Question

Choose your test Use the test of your choice to determine whether the following series converge. $$\sum_{k=1}^{\infty}(\sqrt[k]{k}-1)^{2 k}$$

Short answer

Explain. $$\sum_{k=1}^{\infty}(\sqrt[k]{k}-1)^{2 k}$$ The series converges according to the Root Test. The limit of the kth root of the series' absolute value is found to be less than 1, indicating absolute convergence.

Step-by-step solution

Apply the Root Test

The Root Test states that for a series \(\sum_{k=1}^{\infty}a_k\), if \(\limsup_{k\to\infty} \sqrt[k]{|a_k|}<1\), then the series converges absolutely. If \(\limsup_{k\to\infty} \sqrt[k]{|a_k|}>1\), then the series diverges. If the limit equals 1, the test is inconclusive. Our series is already in absolute form, so we can find the limit \(\lim_{k\to\infty} \sqrt[k]{(\sqrt[k]{k}-1)^{2 k}}\).

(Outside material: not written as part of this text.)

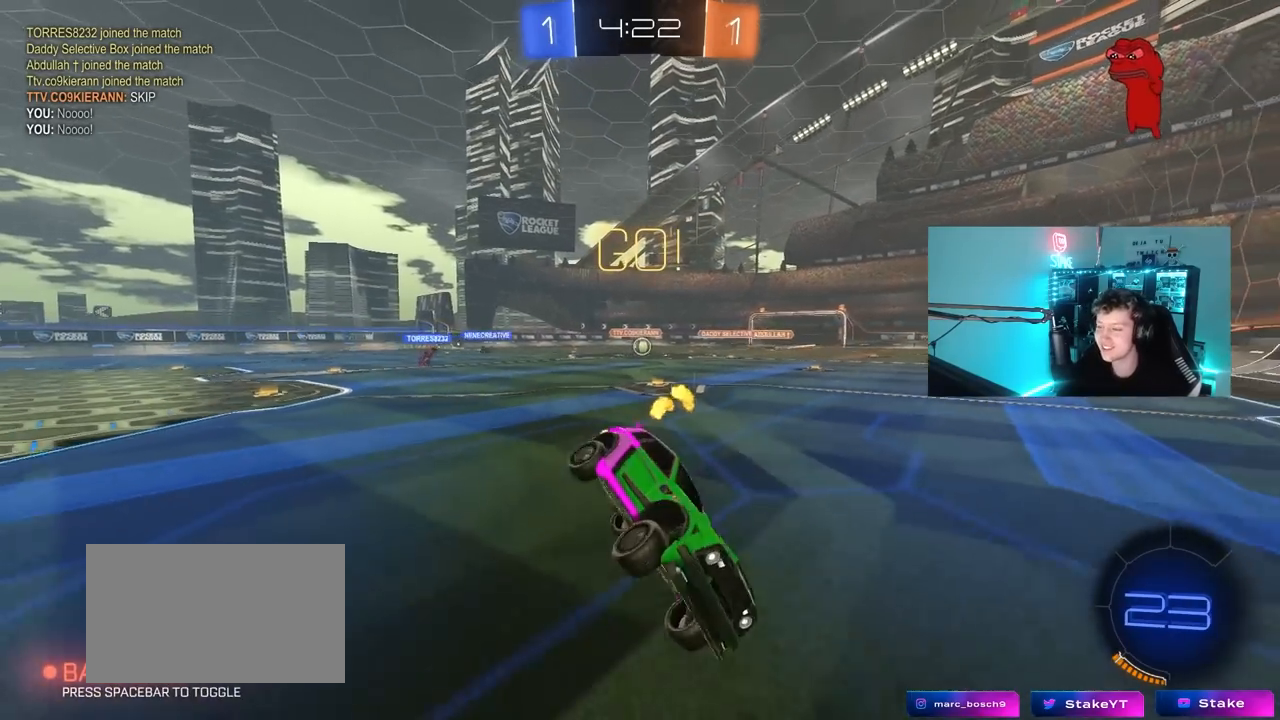
{"keys": ["a", "w"], "mouse": [], "mouse_move": "still", "events": [[200, "a", "down"], [200, "d", "up"], [333, "shift", "down"], [433, "shift", "up"]]}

Simplify the Limit Expression

We will now simplify \(\sqrt[k]{(\sqrt[k]{k}-1)^{2 k}}\) before taking the limit. Using the exponent properties, we have \((a^{m})^{n} = a^{mn}\), so we can rewrite the expression as: $$\sqrt[k]{(\sqrt[k]{k}-1)^{2 k}} = ((\sqrt[k]{k}-1)^{2 k})^{\frac{1}{k}}$$ Now, applying the exponent properties, we can rewrite it as: $$((\sqrt[k]{k}-1)^{2 k})^{\frac{1}{k}} = (\sqrt[k]{k}-1)^{2 k\cdot\frac{1}{k}} = (\sqrt[k]{k}-1)^2$$ So the limit expression simplifies to \(\lim_{k\to\infty} (\sqrt[k]{k}-1)^2\).

Evaluate the Limit

Now that we have simplified the limit expression, evaluate it: $$\lim_{k\to\infty} (\sqrt[k]{k}-1)^2$$ As \(k→\infty\), we have \(\sqrt[k]{k}→1\), so the expression inside the limit becomes: $$\lim_{k\to\infty} (1-1)^2 = 0$$ From the result, we can infer that the original limit (after simplification) is less than 1.

Conclude Convergence

From the Root Test, since the limit of the \(k\)th root of the series' absolute value is less than 1, the series converges absolutely. Therefore, the given series: $$\sum_{k=1}^{\infty}(\sqrt[k]{k}-1)^{2 k}$$ converges according to the Root Test.

Key concepts

Root Test

The Root Test is a handy tool in the world of infinite series. It helps us decide if a series converges or diverges. To apply this test, we look at a series \(\sum_{k=1}^{\infty}a_k\). We calculate the limit \(\limsup_{k\to\infty} \sqrt[k]{|a_k|}\). Here's the trick with the Root Test:

• If the limit is less than 1, the series converges absolutely.
• If the limit is greater than 1, the series diverges.
• If the limit equals 1, the test is inconclusive.

In our example, the series was \(\sum_{k=1}^{\infty}(\sqrt[k]{k}-1)^{2 k}\). We applied the Root Test by finding the limit of the expression \(\sqrt[k]{(\sqrt[k]{k}-1)^{2 k}}\). By simplifying, we found that this limit is indeed less than 1, confirming convergence.

Series Convergence

Series convergence is all about understanding if the sum of an infinite set of numbers results in a finite value. To determine whether a series converges, we deploy various convergence tests. In addition to the Root Test, other tests include:

• Ratio Test
• Integral Test
• Comparison Test
• Alternating Series Test

Each test has its unique conditions and applications. By choosing the right test, one can often simplify the problem.
Convergence can be absolute or conditional. A series converges absolutely if the series of absolute values converges. In our case, using the Root Test revealed that the series \(\sum_{k=1}^{\infty}(\sqrt[k]{k}-1)^{2 k}\) converges absolutely as the limit calculated was less than 1.

Limit Superior

The term "limit superior," often abbreviated as "lim sup," is a concept used to understand the behavior of a sequence at infinity.
When dealing with the Root Test, we often encounter \(\limsup_{k\to\infty} \sqrt[k]{|a_k|}\). This represents the greatest limit point of the subsequence of \(\sqrt[k]{|a_k|}\) values as \(k\) grows larger.Here’s why it’s useful:

• It helps measure the "ceiling" of a sequence.
• The "lim sup" captures the "essential growth rate" of a sequence.

In applying the Root Test, calculating \(\limsup_{k\to\infty} \sqrt[k]{|a_k|}\) tells us if our series is staying beneath the convergence threshold. For our series \((\sqrt[k]{k}-1)^{2 k}\), the value was less than 1, indicating convergence.